A majority (56 %) says the EU should have more financial means to overcome the impact of the pandemic. Public health tops the priority list, with economic recovery and climate change.
In a new survey commissioned by the European Parliament and conducted in the second half of June, nearly seven out of 10 respondents (68%) want a stronger role for the EU in fighting this crisis. More than half (56%) believe this requires greater financial means for the EU, which should be directed primarily at tackling the impact of the pandemic on the health sector and the economy.
Among Maltese respondents, 84% want a stronger role for the EU in fighting this crisis and 62% believe this requires greater financial means for the EU.
More than half of respondents (53%) remain dissatisfied with the solidarity shown between EU member states during the pandemic, although more people now have a more positive view than was the case in April (+ 5 points).
Commenting on the results of the latest survey, EP President David Sassoli said: “The results of this survey clearly show that the EU citizens expect the EU to show more solidarity and take more action to assist the recovery. They also recognise the need for a larger EU budget to tackle the unprecedented impact the pandemic has had on our economy and society. In the context of the current budget negotiations, Parliament stands by the citizens in their call for a more effective and ambitious EU.”
Widespread awareness about EU actions against COVID-19 and satisfaction is growing
Three out of four European citizens (76%) have heard about the various EU measures proposed to fight the consequences of the COVID-19 pandemic – 36% of respondents, an increase of three points compared to the first survey of this kind in April, also know what these measures are. Of those who have heard about the EU measures against COVID-19, 49% are satisfied with them. A clear increase of almost 7 points on average (compared to 42% in April) confirms the growing public support for the proposed measures, many of which have still to be implemented.
Majority still not satisfied with solidarity between EU member states
While just over half of respondents across the EU (53%) are not satisfied with the solidarity shown between EU member states during the pandemic, 39% of EU citizens on average say that they are satisfied. This is an average increase of 5 points since April, most notable in Portugal and Spain (both +9 points), Germany, Greece, Romania and Slovakia (all around +7 points).
The EU should improve common tools to face crises such as COVID-19
Around two-thirds of respondents (68%) agree “the EU should have more competences to deal with crises such as the Coronavirus pandemic”, backed by an absolute majority in 26 member states. The strongest support for more EU competences comes from respondents in Portugal and Luxembourg (both 87%), Cyprus (85%), Malta (84%), Estonia (81%), Ireland (79%), Italy and Greece (both 78%), as well as Romania (77%) and Spain (75%).

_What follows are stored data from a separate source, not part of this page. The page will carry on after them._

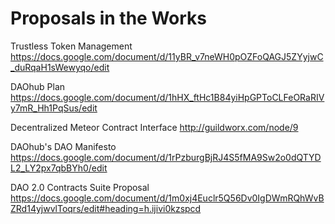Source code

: # Proposals in the Works

Trustless Token Management https://docs.google.com/document/d/11yBR_v7neWH0pOZFoQAGJ5ZYyjwC_duRqaH1sWewyqo/edit

DAOhub Plan https://docs.google.com/document/d/1hHX_ftHc1B84yiHpGPToCLFeORaRIVy7mR_Hh1PqSus/edit

Decentralized Meteor Contract Interface http://guildworx.com/node/9

DAOhub's DAO Manifesto https://docs.google.com/document/d/1rPzburgBjRJ4S5fMA9Sw2o0dQTYDL2_LY2px7qbBYh0/edit

DAO 2.0 Contracts Suite Proposal https://docs.google.com/document/d/1m0xj4Euclr5Q56Dv0IgDWmRQhWvBZRd14yjwvlToqrs/edit#heading=h.ijivi0kzspcd
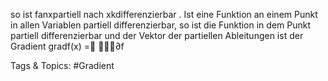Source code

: so ist fanxpartiell nach xkdifferenzierbar . Ist eine Funktion an einem Punkt in allen Variablen
partiell differenzierbar, so ist die Funktion in dem Punkt partiell differenzierbar und der Vektor der
partiellen Ableitungen ist der Gradient
gradf(x) =
∂f

   Tags & Topics:
   #Gradient
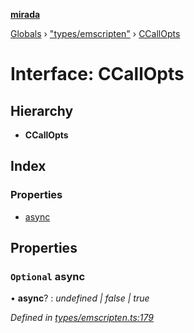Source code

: **[mirada](../README.md)**

[Globals](../README.md) › ["types/emscripten"](../modules/_types_emscripten_.md) › [CCallOpts](_types_emscripten_.ccallopts.md)

# Interface: CCallOpts

## Hierarchy

* **CCallOpts**

## Index

### Properties

* [async](_types_emscripten_.ccallopts.md#optional-async)

## Properties

### `Optional` async

• **async**? : *undefined | false | true*

*Defined in [types/emscripten.ts:179](https://github.com/cancerberoSgx/mirada/blob/9d9803d/mirada/src/types/emscripten.ts#L179)*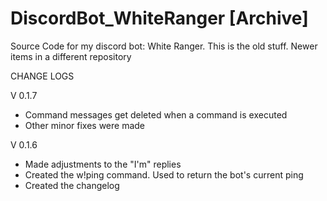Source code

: # DiscordBot_WhiteRanger [Archive]
Source Code for my discord bot: White Ranger.
This is the old stuff. Newer items in a different repository

CHANGE LOGS

V 0.1.7
- Command messages get deleted when a command is executed
- Other minor fixes were made

V 0.1.6
- Made adjustments to the "I'm" replies
- Created the w!ping command. Used to return the bot's current ping
- Created the changelog
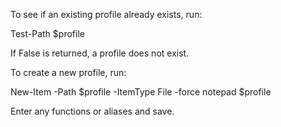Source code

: To see if an existing profile already exists, run:

 Test-Path $profile

If False is returned, a profile does not exist.

To create a new profile, run:

 New-Item -Path $profile -ItemType File -force
 notepad $profile

Enter any functions or aliases and save.
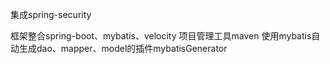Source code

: 
集成spring-security


框架整合spring-boot、mybatis、velocity 项目管理工具maven 使用mybatis自动生成dao、mapper、model的插件mybatisGenerator
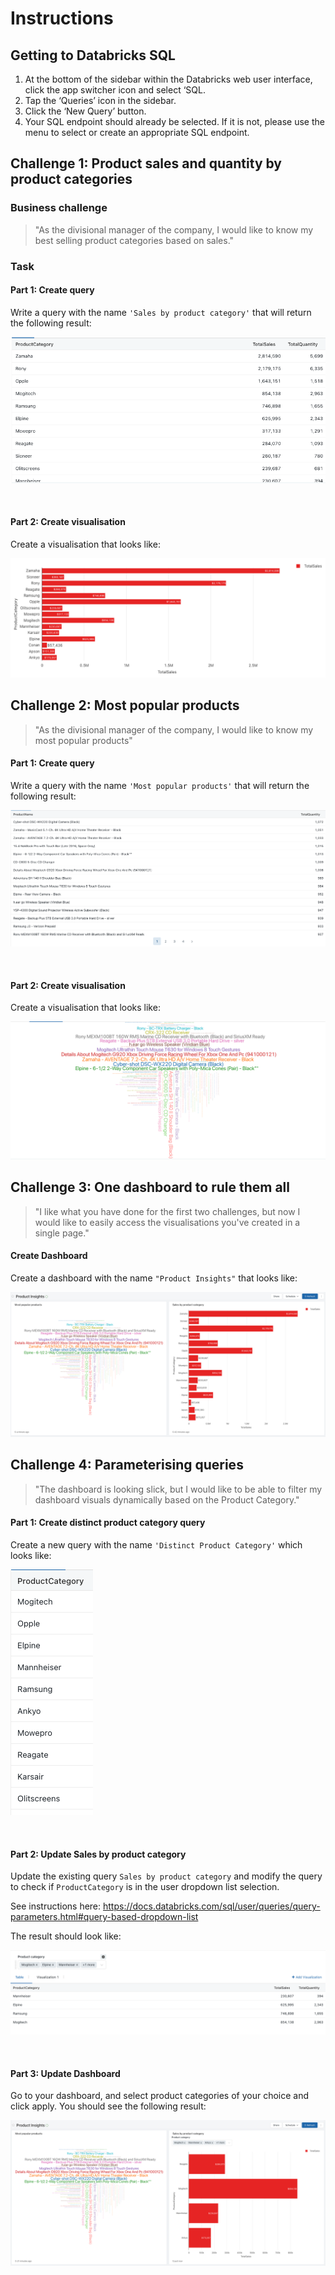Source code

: # Instructions

## Getting to Databricks SQL 
1. At the bottom of the sidebar within the Databricks web user interface, click the app switcher icon and select ‘SQL.
2. Tap the ‘Queries’ icon in the sidebar.
3. Click the ‘New Query’ button.
4. Your SQL endpoint should already be selected. If it is not, please use the menu to select or create an appropriate SQL endpoint.


## Challenge 1: Product sales and quantity by product categories

### Business challenge

> "As the divisional manager of the company, I would like to know my best selling product categories based on sales."

### Task

#### Part 1: Create query

Write a query with the name `'Sales by product category'` that will return the following result: 

![query1-output.png](images/query1-output.png)


<br>

#### Part 2: Create visualisation

Create a visualisation that looks like: 

![viz1-output.png](images/viz1-output.png)

## Challenge 2: Most popular products 

> "As the divisional manager of the company, I would like to know my most popular products" 

#### Part 1: Create query

Write a query with the name `'Most popular products'` that will return the following result: 

![query2-output.png](images/query2-output.png)



<br>


#### Part 2: Create visualisation

Create a visualisation that looks like: 

![viz2-output.png](images/viz2-output.png)



## Challenge 3: One dashboard to rule them all 

> "I like what you have done for the first two challenges, but now I would like to easily access the visualisations you've created in a single page." 

#### Create Dashboard

Create a dashboard with the name `"Product Insights"` that looks like: 

![viz3-output.png](images/viz3-output.png)

## Challenge 4: Parameterising queries 

> "The dashboard is looking slick, but I would like to be able to filter my dashboard visuals dynamically based on the Product Category."

#### Part 1: Create distinct product category query 

Create a new query with the name `'Distinct Product Category'` which looks like: 

![query4a-output.png](images/query4a-output.png)

<br>

#### Part 2: Update Sales by product category

Update the existing query `Sales by product category` and modify the query to check if `ProductCategory` is in the user dropdown list selection.

See instructions here: https://docs.databricks.com/sql/user/queries/query-parameters.html#query-based-dropdown-list

The result should look like: 

![query4b-output.png](images/query4b-output.png)


<br>

#### Part 3: Update Dashboard

Go to your dashboard, and select product categories of your choice and click apply. You should see the following result: 


![viz4-output.png](images/viz4-output.png)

An absolute majority of Europeans support a larger EU budget to fight COVID-19
56% of Europeans believe the EU should have greater financial means to be able to overcome the consequences of the Coronavirus pandemic. In 15 EU member states, an absolute majority of respondents agrees with this claim, led by Greece (79%), Cyprus (74%), Spain and Portugal (both 71%). In Malta 62% agree.
Asked about the policy fields where this enlarged EU budget should be spent, public health tops the priority list for European citizens. 55% of respondents find spending on public health to be the most important, coming first in 17 EU member states. Following this top priority, economic recovery and new opportunities for businesses (45%), employment and social affairs (37%) as well as the fight against climate change (36%) follow suit.

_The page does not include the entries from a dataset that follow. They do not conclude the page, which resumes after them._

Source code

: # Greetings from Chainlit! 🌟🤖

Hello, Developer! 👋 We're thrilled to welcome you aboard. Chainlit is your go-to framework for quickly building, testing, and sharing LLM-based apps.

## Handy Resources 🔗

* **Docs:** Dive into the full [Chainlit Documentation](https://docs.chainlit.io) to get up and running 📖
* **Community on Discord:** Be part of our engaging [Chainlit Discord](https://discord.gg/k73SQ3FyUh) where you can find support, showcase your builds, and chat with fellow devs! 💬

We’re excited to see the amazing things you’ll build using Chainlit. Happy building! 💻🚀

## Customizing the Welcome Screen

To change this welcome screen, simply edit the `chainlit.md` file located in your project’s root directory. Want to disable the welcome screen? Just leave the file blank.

In Italy (58%), Slovenia (55%) and Lithuania (54%), funding the economic recovery comes first. Citizens in Austria (48%) and Denmark (45%) see the continued fight against climate change as the EU’s top priority, while in Slovakia (63%), Croatia (58%) and Finland (46%) the most mentioned response is employment and social affairs.
In Malta, public health also tops the priority list, followed by immigration issues, then education training and culture and climate change and environmental protection.
Personal financial difficulties remain significant
A clear indicator showing how important it is to make the necessary decisions for the Recovery Package as soon as possible is the worrying personal financial situation of European citizens since the beginning of the pandemic. Nearly unchanged since April, 57% of respondents say that they have experienced personal financial difficulties. Most mentioned is the “loss of income” (28%), as a key issue in 21 member states, with highest returns in Hungary and Spain (both 43%), Bulgaria and Greece (both 41%) as well as Italy (37%).
In Malta 62% of respondents say they have not experienced any of the difficulties listed in the survey, while 18% say they have suffered a loss of income.
Less uncertainty and fear, hope and confidence are on the rise
A significant development can also be seen in respondents’ feelings about the crisis, with citizens from 15 EU member states choosing “hope” (41% overall) to best describe their current emotional state. This sentiment now comes a close second to “uncertainty”, which is mentioned by 45% of respondents, a decrease of 5 points compared to April (50%). Negative feelings are decreasing overall: fear (17%, -5), frustration (23%, -4), helplessness (21%, -8), while feelings of confidence increase by 3 points to 24% and helpfulness by 2 points to 16% on EU average.